- [Description of the task]: From the line that contains "Коммерческое предложение" to the final line of the records below, print each line exactly and leave every picture out.

Extracted material Start Marker

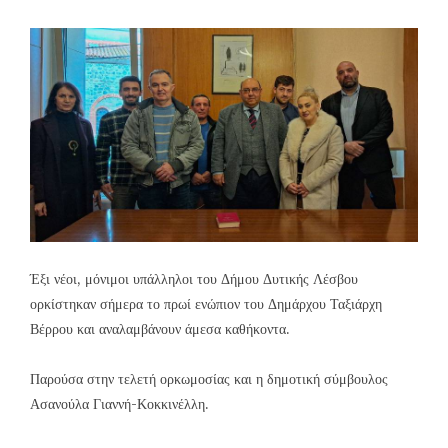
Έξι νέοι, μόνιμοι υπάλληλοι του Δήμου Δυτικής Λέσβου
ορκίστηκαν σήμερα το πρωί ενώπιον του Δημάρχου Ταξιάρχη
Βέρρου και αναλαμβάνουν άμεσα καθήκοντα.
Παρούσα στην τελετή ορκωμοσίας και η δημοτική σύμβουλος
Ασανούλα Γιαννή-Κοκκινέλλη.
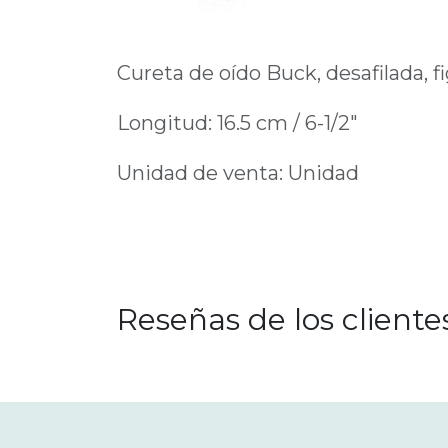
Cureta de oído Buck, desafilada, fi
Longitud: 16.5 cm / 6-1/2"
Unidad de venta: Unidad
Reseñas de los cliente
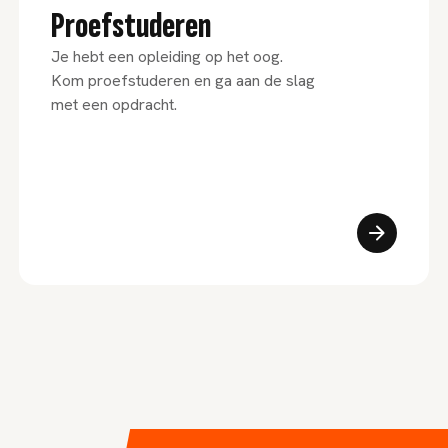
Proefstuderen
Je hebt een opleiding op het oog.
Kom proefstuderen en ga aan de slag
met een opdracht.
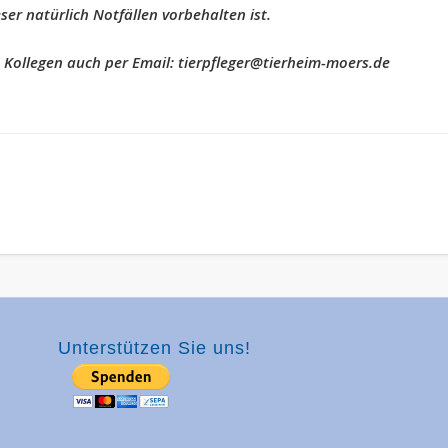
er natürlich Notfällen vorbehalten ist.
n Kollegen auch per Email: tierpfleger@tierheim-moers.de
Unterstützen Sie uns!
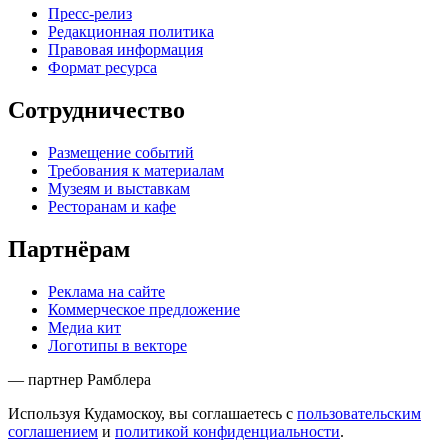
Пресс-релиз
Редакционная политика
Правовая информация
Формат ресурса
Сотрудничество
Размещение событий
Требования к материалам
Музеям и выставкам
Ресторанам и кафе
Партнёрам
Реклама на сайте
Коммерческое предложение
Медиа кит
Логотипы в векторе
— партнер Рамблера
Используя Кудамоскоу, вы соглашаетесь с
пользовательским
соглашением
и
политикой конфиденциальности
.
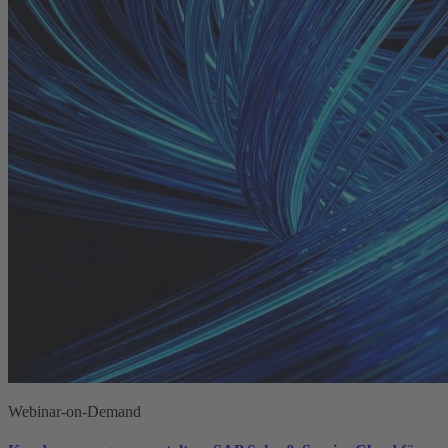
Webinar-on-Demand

Extracted material End Marker

- [Problem solution]:
Коммерческое предложение
Медиа кит
Логотипы в векторе
— партнер Рамблера
Используя Кудамоскоу, вы соглашаетесь с
пользовательским
соглашением
и
политикой конфиденциальности
.
Webinar-on-Demand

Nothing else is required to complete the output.